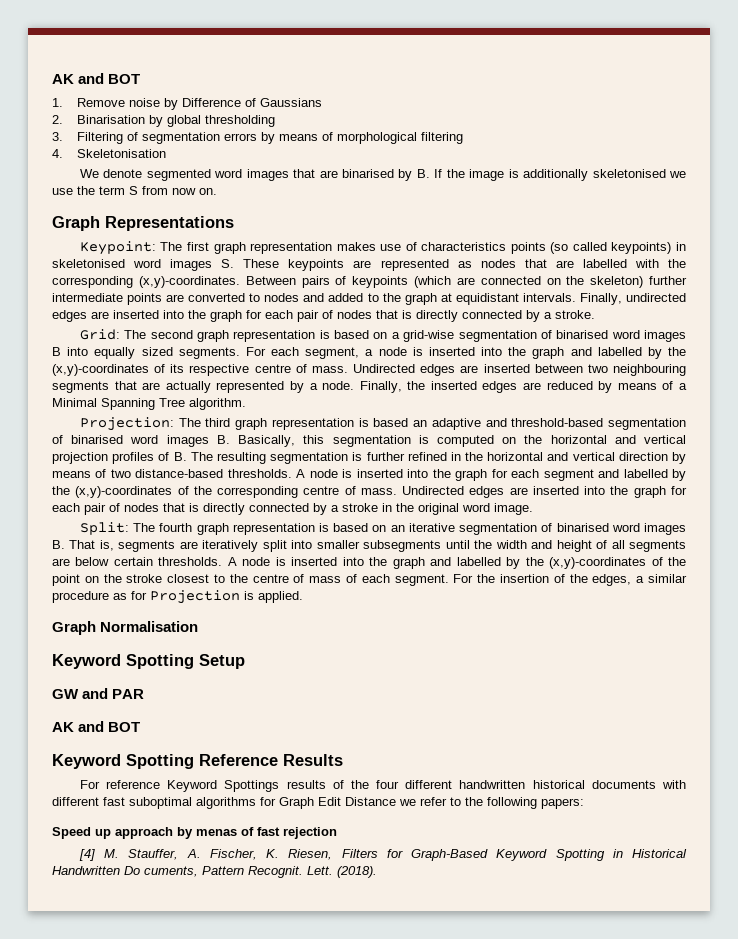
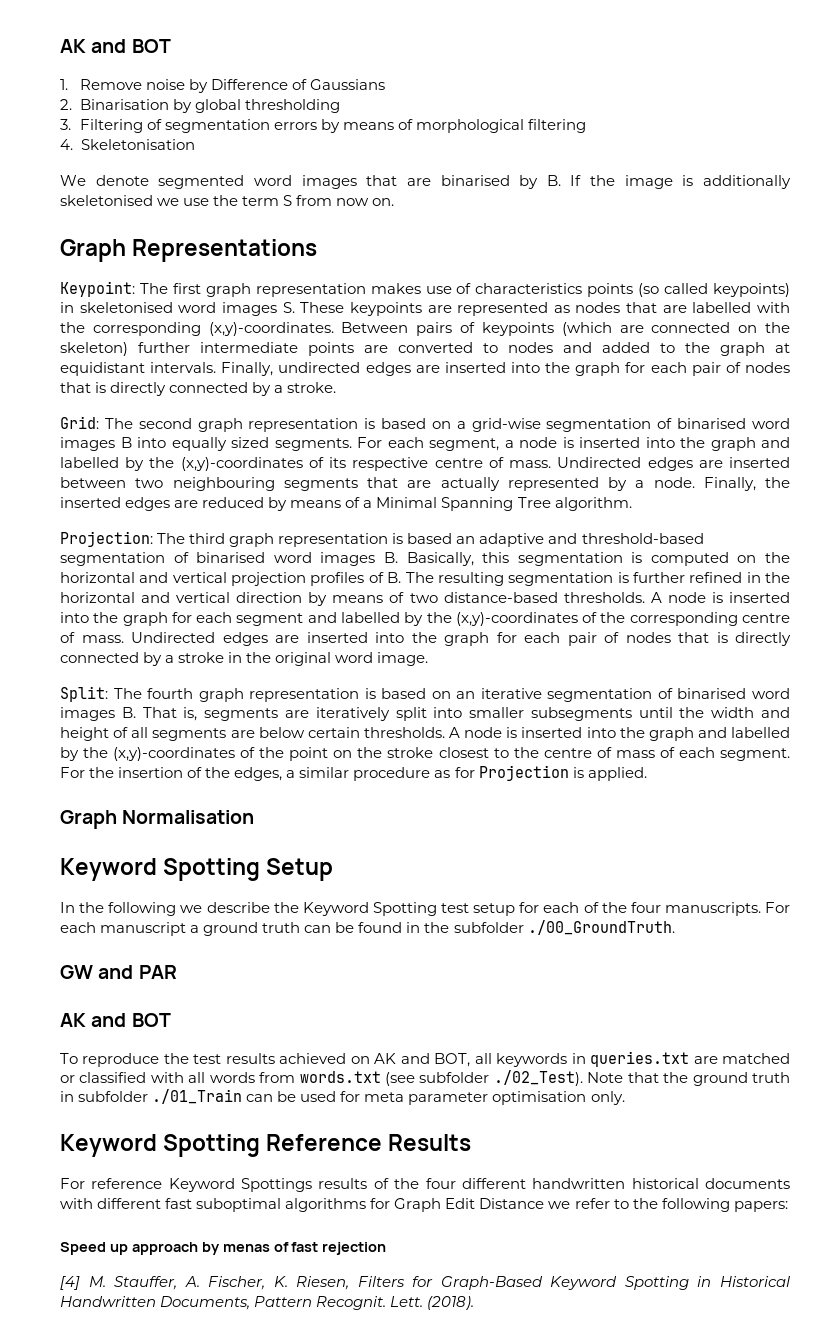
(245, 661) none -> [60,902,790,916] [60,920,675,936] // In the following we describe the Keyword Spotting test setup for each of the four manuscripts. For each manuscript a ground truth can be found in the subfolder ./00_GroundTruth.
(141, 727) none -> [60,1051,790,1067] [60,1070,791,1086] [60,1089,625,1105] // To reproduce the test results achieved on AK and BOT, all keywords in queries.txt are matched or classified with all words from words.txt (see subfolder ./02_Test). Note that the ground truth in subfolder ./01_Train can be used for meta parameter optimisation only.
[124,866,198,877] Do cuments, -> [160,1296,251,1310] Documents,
...
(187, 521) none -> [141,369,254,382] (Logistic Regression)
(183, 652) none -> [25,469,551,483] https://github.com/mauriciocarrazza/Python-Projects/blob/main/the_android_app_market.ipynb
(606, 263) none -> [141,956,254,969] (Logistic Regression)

§ **Activity**
Starting at the line above that holds "(141, 727) none" and ending at the line that holds "[124,866,198,877] Do cuments, ->", transcribe each line exactly and include no other lines.

§ **Answer below**
(141, 727) none -> [60,1051,790,1067] [60,1070,791,1086] [60,1089,625,1105] // To reproduce the test results achieved on AK and BOT, all keywords in queries.txt are matched or classified with all words from words.txt (see subfolder ./02_Test). Note that the ground truth in subfolder ./01_Train can be used for meta parameter optimisation only.
[124,866,198,877] Do cuments, -> [160,1296,251,1310] Documents,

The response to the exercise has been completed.